Could you output, exactly and with nothing else, every line from the one that contains "Document page, 2001x1125 pixels." through the last line of the listing below?

═══

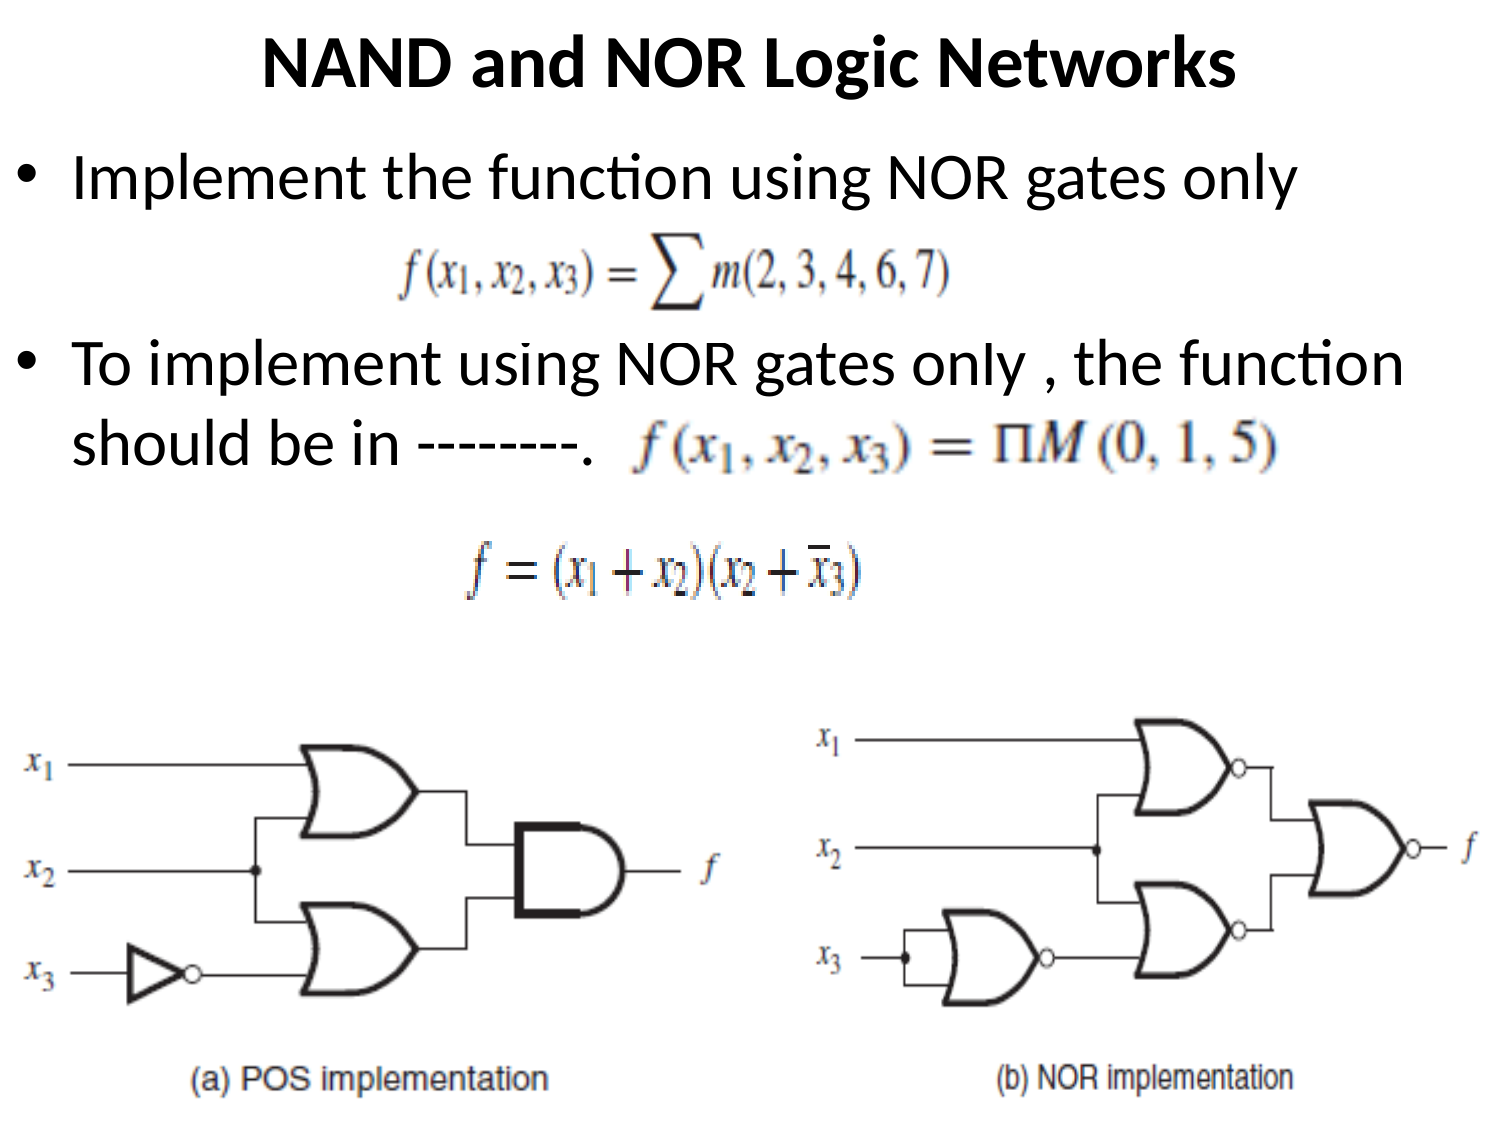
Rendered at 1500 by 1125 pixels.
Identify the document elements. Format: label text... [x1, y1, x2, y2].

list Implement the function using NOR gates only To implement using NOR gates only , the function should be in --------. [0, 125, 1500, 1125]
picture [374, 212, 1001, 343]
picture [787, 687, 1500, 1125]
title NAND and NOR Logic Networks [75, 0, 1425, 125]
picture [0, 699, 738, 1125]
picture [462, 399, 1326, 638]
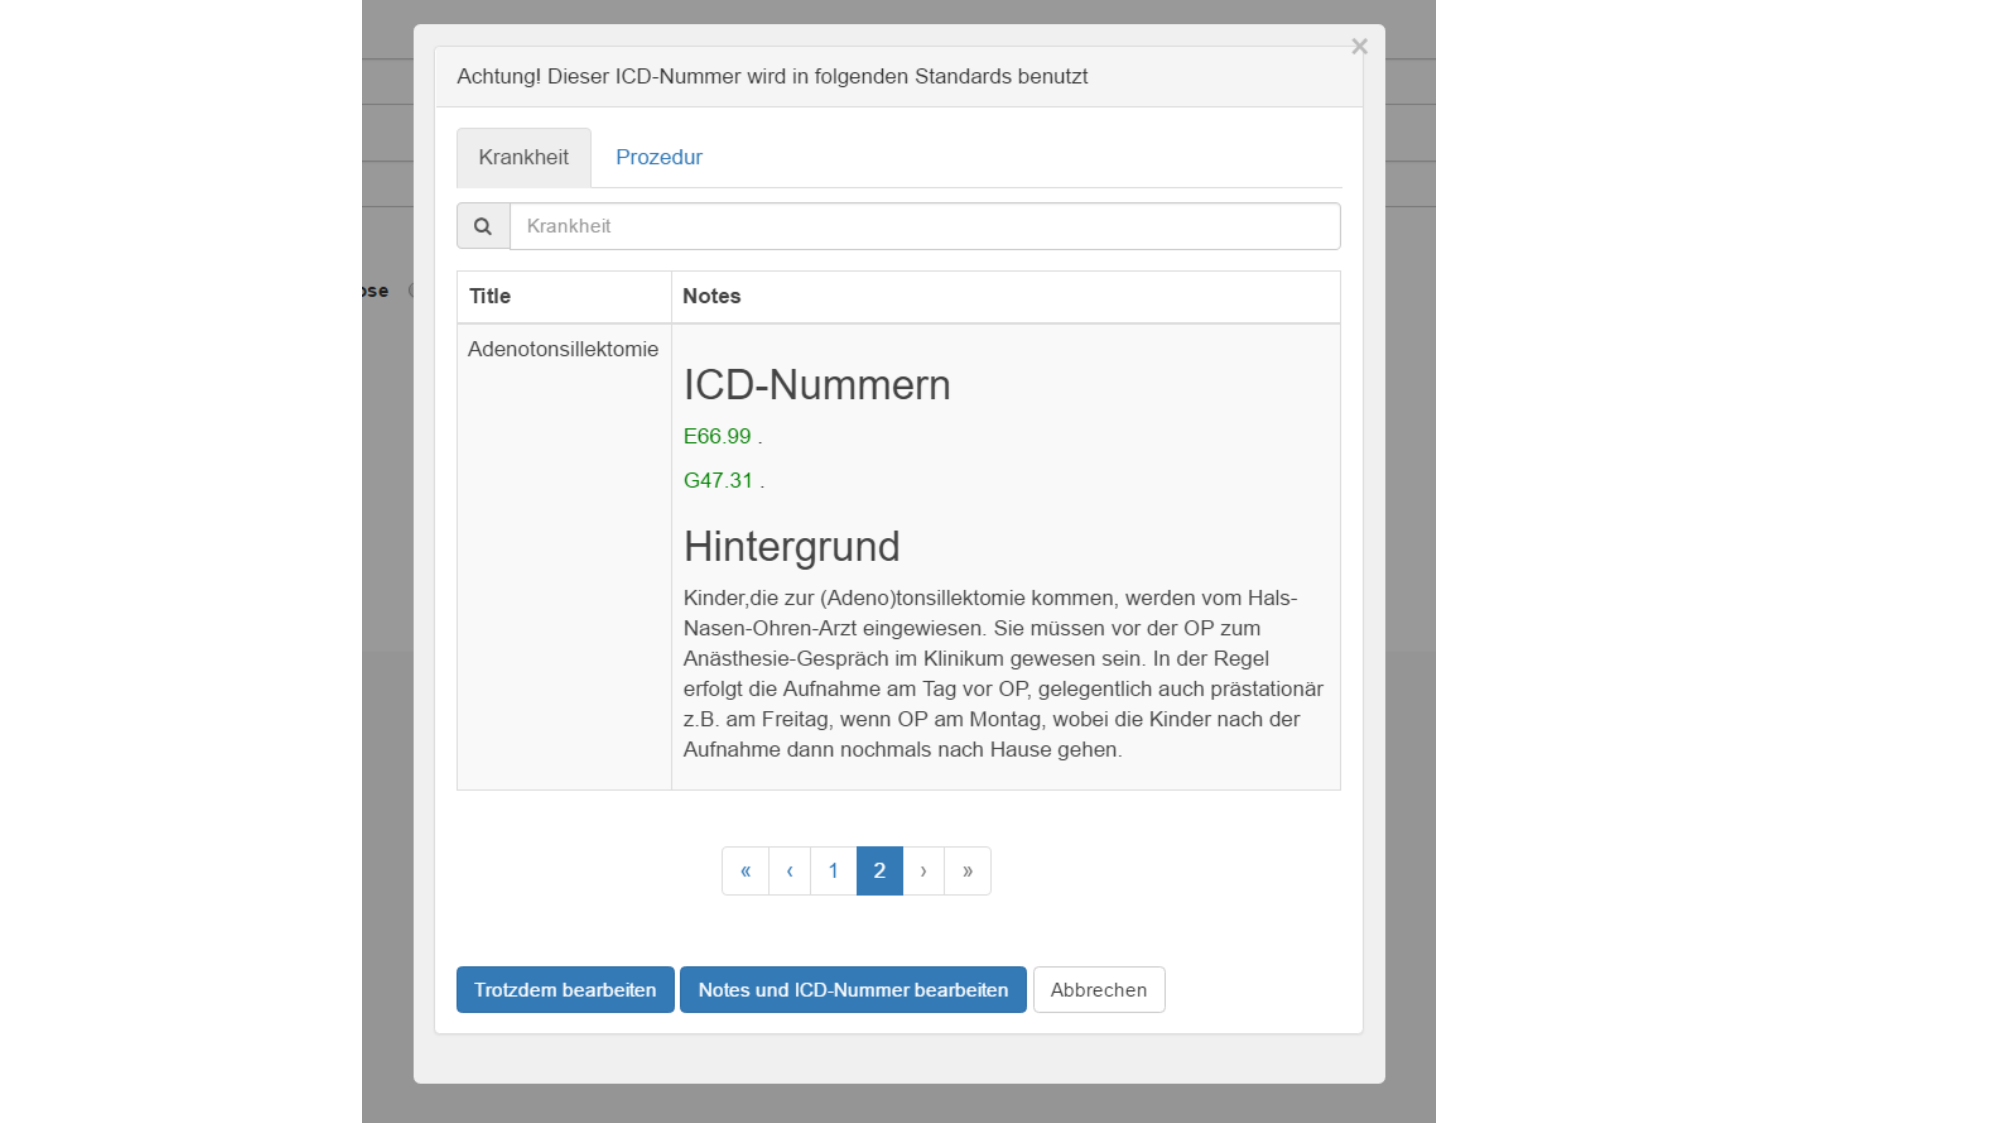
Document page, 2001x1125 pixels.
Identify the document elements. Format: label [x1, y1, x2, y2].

═══

* [ANSWER TO THIS TASK]
Document page, 2001x1125 pixels.
Identify the document elements. Format: label [x1, y1, x2, y2].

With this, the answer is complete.